Dataset entries: Begin
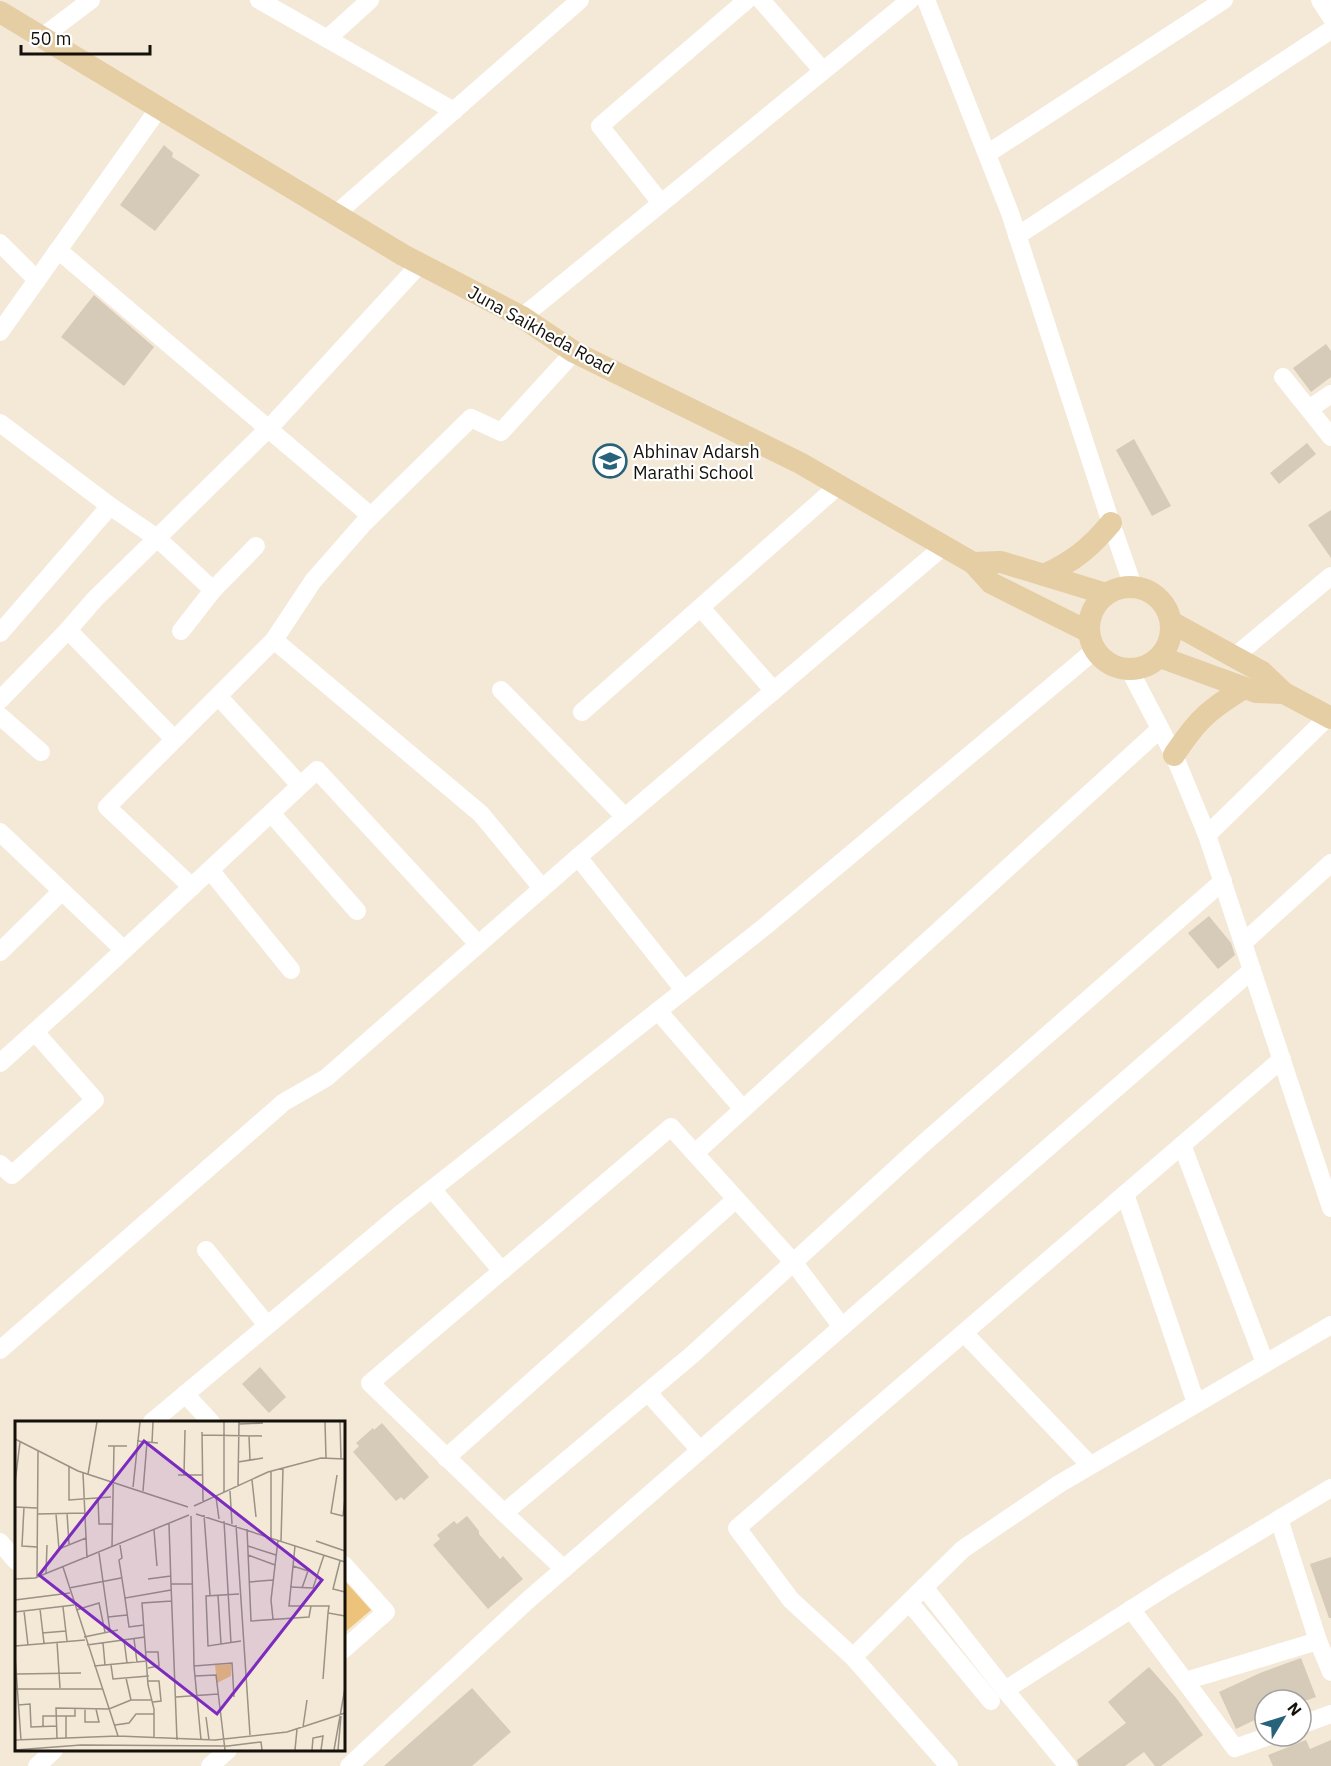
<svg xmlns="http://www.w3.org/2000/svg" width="1331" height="1766" viewBox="0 0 1331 1766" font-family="'IBM Plex Sans',sans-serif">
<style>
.green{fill:#edc27a}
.building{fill:#d6cab9}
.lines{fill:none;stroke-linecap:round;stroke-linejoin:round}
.minor{stroke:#fff;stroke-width:18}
.major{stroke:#e5cda4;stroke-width:22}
.labels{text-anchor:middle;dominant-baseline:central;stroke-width:4.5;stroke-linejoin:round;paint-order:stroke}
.street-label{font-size:18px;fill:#14110b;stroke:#fff}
.poi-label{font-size:18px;fill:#14110b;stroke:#fff;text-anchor:start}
.inset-road{fill:none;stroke:#9a9285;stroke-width:1.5}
.view{fill:#7b2cbf;fill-opacity:0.15;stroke:#7b2cbf;stroke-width:3}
.inset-edge{fill:none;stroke:#14110b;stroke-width:3}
</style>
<rect width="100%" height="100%" fill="#f4e8d7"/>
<path class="green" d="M344,1580L371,1610L344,1633Z"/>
<g class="building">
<path d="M164,145L173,153L172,157L200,175L155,231L120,205Z"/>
<path d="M94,295L154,347L124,386L61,337Z"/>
<path d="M1326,344L1331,351V377L1311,392L1293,368Z"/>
<path d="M1134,439L1171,506L1152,516L1116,450Z"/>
<path d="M1307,443L1316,454L1279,484L1270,473Z"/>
<path d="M1331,510V558L1308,525Z"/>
<path d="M1209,916L1231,943L1235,955L1218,969L1188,933Z"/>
<path d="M260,1367L286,1397L269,1413L242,1384Z"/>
<path d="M382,1423L429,1477L404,1500L401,1497L396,1501L353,1452L359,1446L356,1443L373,1428L374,1430Z"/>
<path d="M467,1516L479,1531V1534L500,1559L503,1556L523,1579L488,1609L433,1545L440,1539L437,1535L454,1521L457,1524Z"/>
<path d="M1331,1557V1618H1329L1310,1564Z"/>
<path d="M1301,1658L1316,1697L1308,1700H1265V1715L1236,1729L1219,1692L1260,1673Z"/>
<path d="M1149,1667L1177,1699L1203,1735L1161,1766H1155L1144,1752L1125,1766H1079L1077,1760L1126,1723L1108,1702Z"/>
<path d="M472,1688L511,1732L472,1766H384Z"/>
<path d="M1306,1740L1310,1749L1331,1740V1766H1273L1268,1755Z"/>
</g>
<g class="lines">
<g class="minor">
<path d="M259,0L454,111"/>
<path d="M761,0L823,71"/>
<path d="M926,0L1010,213L1111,523L1133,586"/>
<path d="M1320,0L1331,17"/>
<path d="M42,37L91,0"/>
<path d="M327,39L370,0"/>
<path d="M987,154L1224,0"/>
<path d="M661,203L600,126L747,0"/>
<path d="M336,214L580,0"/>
<path d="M1017,236L1331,30"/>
<path d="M0,243L37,280"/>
<path d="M58,250L371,516"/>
<path d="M522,317L910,0"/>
<path d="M0,332L159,108"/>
<path d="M1283,377L1331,437"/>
<path d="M1309,409L1331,394"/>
<path d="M0,423L110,506L0,633"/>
<path d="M110,506L157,538L213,590"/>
<path d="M701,608L774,691"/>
<path d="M68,630L174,739"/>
<path d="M181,631L213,590L256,546"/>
<path d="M274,640L313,581L363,524L471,418L501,432L574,352"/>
<path d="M1234,657L1331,576"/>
<path d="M1129,669L1174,755L1207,835L1331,1208"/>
<path d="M501,690L625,817"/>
<path d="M218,696L300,785"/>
<path d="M0,700L68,630L95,599L273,424L420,264"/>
<path d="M582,712L839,485"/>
<path d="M0,716L41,752"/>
<path d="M271,813L357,911"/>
<path d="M0,832L124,950"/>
<path d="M1207,835L1329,716"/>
<path d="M578,857L944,546"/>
<path d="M210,870L291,970"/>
<path d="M192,887L107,807L274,640L481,814L542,888"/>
<path d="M1243,943L1331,863"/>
<path d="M0,952L62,891"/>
<path d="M658,1011L743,1109"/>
<path d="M0,1063L79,992L317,770L478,944"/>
<path d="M1182,1145L1265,1363"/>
<path d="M695,1153L1160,729"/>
<path d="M0,1164L12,1175L95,1100L35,1032"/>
<path d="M432,1189L502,1271"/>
<path d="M1125,1194L1196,1403"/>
<path d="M206,1250L267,1325"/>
<path d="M964,1333L1090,1465"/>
<path d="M0,1350L284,1102L326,1078L578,857L684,990"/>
<path d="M648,1393L700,1450"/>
<path d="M185,1394L211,1422"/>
<path d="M152,1422L403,1212L763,928L1095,650"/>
<path d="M446,1458L736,1199"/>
<path d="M504,1513L693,1354L924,1143L1223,881"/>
<path d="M0,1542L16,1561"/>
<path d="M344,1565L386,1612L344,1649"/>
<path d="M564,1569L504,1513L370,1383L671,1127L794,1263L842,1327"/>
<path d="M924,1587L1005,1690"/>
<path d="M909,1602L991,1701"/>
<path d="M1131,1609L1235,1748L1269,1736"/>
<path d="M1318,1641L1331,1672"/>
<path d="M853,1657L963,1549L1059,1484L1331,1325"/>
<path d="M1185,1681L1318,1641L1279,1519"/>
<path d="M1301,1725L1331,1714"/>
<path d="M37,1766L54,1750"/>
<path d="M210,1766L228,1750"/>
<path d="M349,1766L527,1601L1252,970"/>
<path d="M949,1766L853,1657L791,1600L737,1528L1282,1059"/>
<path d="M1068,1766L1005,1690L1166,1587L1331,1488"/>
</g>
<g class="major">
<path d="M0,12L403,255L522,317L574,352L800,463L973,563L991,583L1089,632"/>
<path d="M973,563L1001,562L1106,594"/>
<path d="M1044,575C1074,561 1090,548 1111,523"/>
<circle cx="1130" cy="628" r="41"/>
<path d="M1171,622L1262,672L1284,693L1331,718"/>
<path d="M1160,657L1256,692L1284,693"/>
<path d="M1174,755C1183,742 1192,728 1204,717C1216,705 1230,697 1244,688"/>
</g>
</g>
<defs>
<symbol id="school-ring" viewBox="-11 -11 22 22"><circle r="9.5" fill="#fff" stroke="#27627a" stroke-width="1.5"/><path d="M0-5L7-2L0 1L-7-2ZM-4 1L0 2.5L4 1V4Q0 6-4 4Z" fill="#27627a"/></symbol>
</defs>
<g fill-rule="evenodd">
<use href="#school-ring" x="591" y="442" width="38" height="38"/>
</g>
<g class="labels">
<g class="street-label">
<text transform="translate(541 330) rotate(29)">Juna Saikheda Road</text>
</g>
<g class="poi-label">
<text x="633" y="451">Abhinav Adarsh<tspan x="633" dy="21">Marathi School</tspan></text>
</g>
</g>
<g transform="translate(15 1421)">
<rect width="330" height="330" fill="#f4e8d7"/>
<path d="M216,243V255L202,262L200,244Z" fill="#edc27a"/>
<path class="inset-road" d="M209,1V71M310,1L311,37M325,1L326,38M224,3L248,2M187,11L188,81M187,14L247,15M234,15L235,39M0,18L63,50L173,86M122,20L143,22M137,22L138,1M93,25H112M223,41L248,37M54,45V79L96,76M256,50V117M68,52L72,137M73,53L82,1M163,54H187M169,54L170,9M322,54L316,92L328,95M237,59L241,96M0,62L5,21M223,65L224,1M118,66L125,1M128,70L132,21M215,70L217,103M201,76L204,98M83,77L84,103H97M179,85L253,51L306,37L330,38M0,86L22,87M9,86L7,125L22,126M52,92L54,123M22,93L70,92M41,93L44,128L71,117M181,93L330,141M189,94L195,174M176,95L179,245L186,319M328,95L330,77M209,100L216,222M154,103L156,163M221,104L235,314M232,108L236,200L294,196L296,185M139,109L142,145M266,120L268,47M301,120L330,130M105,124L107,137L104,139L110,177M97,125L99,25M233,125L261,134M280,125L274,185H314L313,192L330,195M84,132L95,210M233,134L260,144M325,140L318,168L330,171M278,145L293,150L287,167M48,146L103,315M31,152L32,124M22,156L23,30M0,158L20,157L174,94M133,158L156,155M234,161L258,159M275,166L298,167L309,134M54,167L106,157M224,173L191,175L193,225L226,220M203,174L206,223M0,179L55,172M48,186L52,220M25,188L29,222M61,189L84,182L90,211M9,190L13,224M0,191L59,184M93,196L112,194M258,198L256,179L263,119M129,204L114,206L110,177L156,169M27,212L51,210M69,216L103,209M119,218L122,241M109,219L112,242M42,221L45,267M88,222L90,244M72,224L130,216M0,225L70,219M131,231H143L144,245L133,247M0,235L6,319M96,244L98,258L134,255M79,245L132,240M179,245L217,242L219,276M1,253L66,252M180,255L201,254L210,329M111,257L116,279H137M308,258L313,192M133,260H144L146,280L138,281M0,268H87M161,276L203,273M3,284L15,283L16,306L42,305M70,287V301H84L81,288M51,295V317M191,296L194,319M100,304L114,302L121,293H139M28,305V295H60V287M288,306L292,279M42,317L41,287L94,288L116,279M139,317V288L133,264L127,182L157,180M0,319L103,315L200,319L272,311L330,292M162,319L156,163H178M0,329L66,324L213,325L246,321L247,329M280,329L282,308M297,329L298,317L308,315L306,329M319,329L330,267M323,329L326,295"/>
<path class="view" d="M129,20L307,159L202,293L24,154Z"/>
<rect width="330" height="330" class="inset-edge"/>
</g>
<g transform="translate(1283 1718) rotate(52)"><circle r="28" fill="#ffffff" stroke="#a1a09d" stroke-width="1.5"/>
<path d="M0-4.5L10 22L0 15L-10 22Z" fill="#27627a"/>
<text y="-9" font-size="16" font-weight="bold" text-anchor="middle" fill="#14110b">N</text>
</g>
<path d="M21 45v9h129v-9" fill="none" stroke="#14110b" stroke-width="3"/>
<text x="30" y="45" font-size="18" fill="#14110b" stroke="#ffffff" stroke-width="4.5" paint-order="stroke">50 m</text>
</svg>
Dataset entries: End
[Requirement]
In the entries above, find each line containing the string "lines" and copy it.

[Solution]
.lines{fill:none;stroke-linecap:round;stroke-linejoin:round}
<g class="lines">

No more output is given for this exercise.